As Humanigen, the company expects to accelerate this transformation executing on key priorities and anticipated milestones, including:

New Drug Application (NDA) submission for benznidazole in Chagas disease, a neglected tropical disease, to the U.S. Food and Drug Administration (FDA) in first quarter 2018
Submission for both rare pediatric designation and orphan drug designation for lenzilumab in Juvenile Myelomonocytic Leukemia (JMML)
Development of an interim analysis of the lenzilumab Phase 1 trial in Chronic Myelomonocytic Leukemia (CMML)
Up-listing to a national securities exchange and ongoing work to improve the capital structure
In just over a year, the company has transformed how it operates and has rapidly achieved a number of important clinical development milestones, including:

Benznidazole in Chagas disease:

Confirmed that benznidazole is eligible for review via the 505(b)(2) regulatory pathway as a potential treatment for Chagas disease per FDA-issued guidance
Eligible to receive priority review voucher if benznidazole becomes the first FDA-approved treatment for Chagas disease per agency guidance
Opened a benznidazole Investigational New Drug (IND) application with the FDA
Received FDA orphan drug designation for benznidazole
Lenzilumab in CMML:

Initiated a Phase 1 trial of lenzilumab in CMML, a rare disease with unmet need
The company’s stock will also begin trading under the new ticker symbol HGEN on the OTCQB market as of the opening on August 7, 2017 – the effective date.

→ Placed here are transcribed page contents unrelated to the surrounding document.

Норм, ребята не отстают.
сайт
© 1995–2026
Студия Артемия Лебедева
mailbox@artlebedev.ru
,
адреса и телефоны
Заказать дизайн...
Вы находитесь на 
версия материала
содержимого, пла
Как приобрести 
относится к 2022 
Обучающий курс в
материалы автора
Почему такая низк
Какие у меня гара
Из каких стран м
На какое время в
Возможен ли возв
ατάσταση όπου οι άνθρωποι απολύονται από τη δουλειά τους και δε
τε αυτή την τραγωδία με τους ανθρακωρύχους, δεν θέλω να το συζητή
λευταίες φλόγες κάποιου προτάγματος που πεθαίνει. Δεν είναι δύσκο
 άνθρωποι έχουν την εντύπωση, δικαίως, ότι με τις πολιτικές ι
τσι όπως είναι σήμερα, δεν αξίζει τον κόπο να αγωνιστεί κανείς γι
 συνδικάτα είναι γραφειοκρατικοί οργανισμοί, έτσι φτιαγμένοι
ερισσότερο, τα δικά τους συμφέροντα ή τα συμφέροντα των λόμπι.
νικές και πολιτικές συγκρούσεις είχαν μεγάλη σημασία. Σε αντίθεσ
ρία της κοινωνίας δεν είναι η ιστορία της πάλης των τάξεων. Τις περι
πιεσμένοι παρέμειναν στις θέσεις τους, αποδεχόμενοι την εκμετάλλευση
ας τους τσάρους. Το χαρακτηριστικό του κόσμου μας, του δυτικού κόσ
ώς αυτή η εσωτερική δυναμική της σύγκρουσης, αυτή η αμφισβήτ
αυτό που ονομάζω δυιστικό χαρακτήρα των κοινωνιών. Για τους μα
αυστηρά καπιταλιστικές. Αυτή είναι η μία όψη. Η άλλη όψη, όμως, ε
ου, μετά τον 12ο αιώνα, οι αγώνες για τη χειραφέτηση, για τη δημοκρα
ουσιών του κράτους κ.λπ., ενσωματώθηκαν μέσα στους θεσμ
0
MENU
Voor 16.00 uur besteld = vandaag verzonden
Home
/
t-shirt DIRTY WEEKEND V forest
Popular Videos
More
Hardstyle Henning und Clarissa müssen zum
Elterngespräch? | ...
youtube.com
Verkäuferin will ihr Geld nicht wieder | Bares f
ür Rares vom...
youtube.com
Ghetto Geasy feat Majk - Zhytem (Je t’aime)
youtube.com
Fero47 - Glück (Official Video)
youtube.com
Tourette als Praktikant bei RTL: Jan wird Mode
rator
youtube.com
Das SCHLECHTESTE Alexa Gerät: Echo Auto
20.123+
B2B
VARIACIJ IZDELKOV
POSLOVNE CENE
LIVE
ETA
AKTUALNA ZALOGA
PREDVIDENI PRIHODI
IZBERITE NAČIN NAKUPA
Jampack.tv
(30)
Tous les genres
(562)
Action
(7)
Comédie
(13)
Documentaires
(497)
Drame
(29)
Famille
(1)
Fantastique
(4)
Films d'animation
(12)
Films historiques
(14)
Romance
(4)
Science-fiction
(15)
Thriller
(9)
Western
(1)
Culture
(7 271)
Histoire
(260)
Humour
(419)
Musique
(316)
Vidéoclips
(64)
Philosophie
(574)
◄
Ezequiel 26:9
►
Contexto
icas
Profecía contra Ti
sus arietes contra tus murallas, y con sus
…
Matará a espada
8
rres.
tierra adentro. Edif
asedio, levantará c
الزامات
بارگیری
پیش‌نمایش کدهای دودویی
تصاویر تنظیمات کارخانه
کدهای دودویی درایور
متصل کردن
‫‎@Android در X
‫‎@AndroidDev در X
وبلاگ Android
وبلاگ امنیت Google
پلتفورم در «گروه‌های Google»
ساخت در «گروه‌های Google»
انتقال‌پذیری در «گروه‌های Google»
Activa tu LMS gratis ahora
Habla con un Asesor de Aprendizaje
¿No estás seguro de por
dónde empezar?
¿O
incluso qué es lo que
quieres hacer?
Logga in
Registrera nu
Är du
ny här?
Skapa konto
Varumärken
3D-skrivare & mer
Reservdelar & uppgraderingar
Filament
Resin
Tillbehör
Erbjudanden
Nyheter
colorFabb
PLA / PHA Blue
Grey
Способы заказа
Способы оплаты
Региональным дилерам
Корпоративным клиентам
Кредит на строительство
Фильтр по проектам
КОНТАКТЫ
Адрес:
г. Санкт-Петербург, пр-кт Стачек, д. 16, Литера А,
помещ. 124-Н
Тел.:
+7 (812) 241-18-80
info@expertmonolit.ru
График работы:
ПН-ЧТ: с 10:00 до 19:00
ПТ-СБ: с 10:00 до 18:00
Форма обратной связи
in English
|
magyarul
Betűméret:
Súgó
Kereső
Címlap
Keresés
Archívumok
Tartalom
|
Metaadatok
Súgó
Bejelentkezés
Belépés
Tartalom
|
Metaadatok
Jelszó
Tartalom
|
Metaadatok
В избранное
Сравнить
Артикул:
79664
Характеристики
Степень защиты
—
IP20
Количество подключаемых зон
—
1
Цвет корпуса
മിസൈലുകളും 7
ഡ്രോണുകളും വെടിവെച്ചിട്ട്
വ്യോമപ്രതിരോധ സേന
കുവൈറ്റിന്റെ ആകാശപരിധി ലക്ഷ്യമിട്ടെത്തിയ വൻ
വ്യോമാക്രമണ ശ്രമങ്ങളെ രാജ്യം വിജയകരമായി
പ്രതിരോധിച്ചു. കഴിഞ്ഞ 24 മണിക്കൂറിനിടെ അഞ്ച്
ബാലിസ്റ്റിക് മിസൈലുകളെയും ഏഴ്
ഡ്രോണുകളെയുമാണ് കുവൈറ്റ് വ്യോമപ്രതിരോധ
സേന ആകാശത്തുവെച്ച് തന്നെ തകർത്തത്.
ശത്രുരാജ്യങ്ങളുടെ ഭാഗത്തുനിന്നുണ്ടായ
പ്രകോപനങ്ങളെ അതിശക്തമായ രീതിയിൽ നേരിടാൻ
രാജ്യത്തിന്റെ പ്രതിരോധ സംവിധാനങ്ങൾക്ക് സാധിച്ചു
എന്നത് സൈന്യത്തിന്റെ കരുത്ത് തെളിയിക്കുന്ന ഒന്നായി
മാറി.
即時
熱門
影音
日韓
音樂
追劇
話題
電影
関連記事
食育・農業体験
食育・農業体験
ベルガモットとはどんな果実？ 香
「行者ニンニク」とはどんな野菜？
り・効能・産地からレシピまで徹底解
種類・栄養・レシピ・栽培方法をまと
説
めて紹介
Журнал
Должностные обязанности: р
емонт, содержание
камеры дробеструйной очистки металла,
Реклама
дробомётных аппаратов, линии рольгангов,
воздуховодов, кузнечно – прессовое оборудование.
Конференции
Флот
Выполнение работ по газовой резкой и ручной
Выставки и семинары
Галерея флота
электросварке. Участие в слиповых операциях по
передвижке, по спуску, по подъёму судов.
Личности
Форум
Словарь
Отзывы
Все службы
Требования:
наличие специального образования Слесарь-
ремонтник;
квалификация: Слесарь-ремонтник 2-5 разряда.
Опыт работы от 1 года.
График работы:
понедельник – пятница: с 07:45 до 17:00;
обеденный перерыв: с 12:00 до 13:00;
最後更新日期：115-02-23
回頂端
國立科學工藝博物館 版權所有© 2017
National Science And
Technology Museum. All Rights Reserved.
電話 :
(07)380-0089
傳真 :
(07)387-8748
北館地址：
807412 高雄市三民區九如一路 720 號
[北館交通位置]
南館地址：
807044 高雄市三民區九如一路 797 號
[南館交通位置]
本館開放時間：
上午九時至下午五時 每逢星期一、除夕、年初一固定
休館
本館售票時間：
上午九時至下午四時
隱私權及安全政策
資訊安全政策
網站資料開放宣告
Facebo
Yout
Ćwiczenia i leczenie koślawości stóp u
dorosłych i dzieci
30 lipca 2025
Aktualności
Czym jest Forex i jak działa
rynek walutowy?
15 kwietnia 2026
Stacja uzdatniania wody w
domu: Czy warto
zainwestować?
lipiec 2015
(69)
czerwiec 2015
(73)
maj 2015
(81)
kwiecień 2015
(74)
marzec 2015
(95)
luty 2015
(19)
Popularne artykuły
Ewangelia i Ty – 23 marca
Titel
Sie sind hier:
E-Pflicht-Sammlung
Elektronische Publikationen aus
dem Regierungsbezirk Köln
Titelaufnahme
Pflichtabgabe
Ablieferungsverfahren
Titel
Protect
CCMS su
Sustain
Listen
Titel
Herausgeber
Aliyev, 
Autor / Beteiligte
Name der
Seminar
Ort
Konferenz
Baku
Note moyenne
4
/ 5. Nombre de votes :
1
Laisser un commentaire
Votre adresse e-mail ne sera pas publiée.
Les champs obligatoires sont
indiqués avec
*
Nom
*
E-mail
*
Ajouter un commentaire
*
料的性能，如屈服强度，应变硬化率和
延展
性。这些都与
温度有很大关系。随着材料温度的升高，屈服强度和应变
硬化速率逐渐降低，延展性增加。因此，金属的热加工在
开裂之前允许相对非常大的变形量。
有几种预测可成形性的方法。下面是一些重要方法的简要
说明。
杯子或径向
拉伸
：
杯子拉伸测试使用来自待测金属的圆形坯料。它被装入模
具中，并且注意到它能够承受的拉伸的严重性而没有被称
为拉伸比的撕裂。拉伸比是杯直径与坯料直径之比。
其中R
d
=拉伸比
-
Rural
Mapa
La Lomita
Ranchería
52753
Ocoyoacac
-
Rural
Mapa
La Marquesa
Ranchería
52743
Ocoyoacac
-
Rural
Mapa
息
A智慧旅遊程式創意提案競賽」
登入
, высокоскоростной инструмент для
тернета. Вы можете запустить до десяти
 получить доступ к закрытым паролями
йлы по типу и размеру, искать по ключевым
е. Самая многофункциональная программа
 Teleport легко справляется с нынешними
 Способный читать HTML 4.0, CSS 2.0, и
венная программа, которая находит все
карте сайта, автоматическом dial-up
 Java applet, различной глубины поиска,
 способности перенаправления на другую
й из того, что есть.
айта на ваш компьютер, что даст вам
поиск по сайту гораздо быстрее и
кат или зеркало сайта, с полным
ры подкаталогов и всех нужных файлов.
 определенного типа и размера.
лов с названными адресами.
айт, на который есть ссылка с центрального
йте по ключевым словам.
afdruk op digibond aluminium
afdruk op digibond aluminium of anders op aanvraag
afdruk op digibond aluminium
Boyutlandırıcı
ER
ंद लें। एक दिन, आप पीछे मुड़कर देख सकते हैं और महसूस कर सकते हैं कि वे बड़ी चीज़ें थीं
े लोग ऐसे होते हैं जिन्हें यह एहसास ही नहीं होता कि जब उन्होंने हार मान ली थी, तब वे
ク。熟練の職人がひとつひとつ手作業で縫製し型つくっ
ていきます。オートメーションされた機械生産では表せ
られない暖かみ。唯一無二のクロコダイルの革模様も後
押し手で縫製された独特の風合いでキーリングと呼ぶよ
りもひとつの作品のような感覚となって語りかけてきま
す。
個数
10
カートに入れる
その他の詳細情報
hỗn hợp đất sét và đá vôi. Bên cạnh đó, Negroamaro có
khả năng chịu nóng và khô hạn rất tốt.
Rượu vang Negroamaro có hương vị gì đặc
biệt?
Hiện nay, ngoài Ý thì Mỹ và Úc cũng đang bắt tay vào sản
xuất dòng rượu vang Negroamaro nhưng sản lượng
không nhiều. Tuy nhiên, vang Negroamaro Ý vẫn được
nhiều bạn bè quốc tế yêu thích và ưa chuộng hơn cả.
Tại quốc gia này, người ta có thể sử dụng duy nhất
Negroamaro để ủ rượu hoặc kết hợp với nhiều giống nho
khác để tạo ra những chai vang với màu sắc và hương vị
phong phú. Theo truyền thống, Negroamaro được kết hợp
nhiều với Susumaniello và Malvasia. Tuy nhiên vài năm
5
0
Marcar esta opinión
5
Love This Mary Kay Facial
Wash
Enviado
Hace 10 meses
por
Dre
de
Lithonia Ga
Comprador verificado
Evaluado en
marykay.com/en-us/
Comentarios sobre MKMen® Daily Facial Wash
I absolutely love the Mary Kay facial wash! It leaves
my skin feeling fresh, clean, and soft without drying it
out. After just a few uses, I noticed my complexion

The CUSIP number for Humanigen’s common stock will be 444863104.

The name change does not affect the rights of the company’s stockholders. No action is required by existing stockholders with respect to the name change, and certificates representing outstanding shares of the company’s common stock will not need to be exchanged.

Upon effective date, the company’s website will be www.humanigen.com.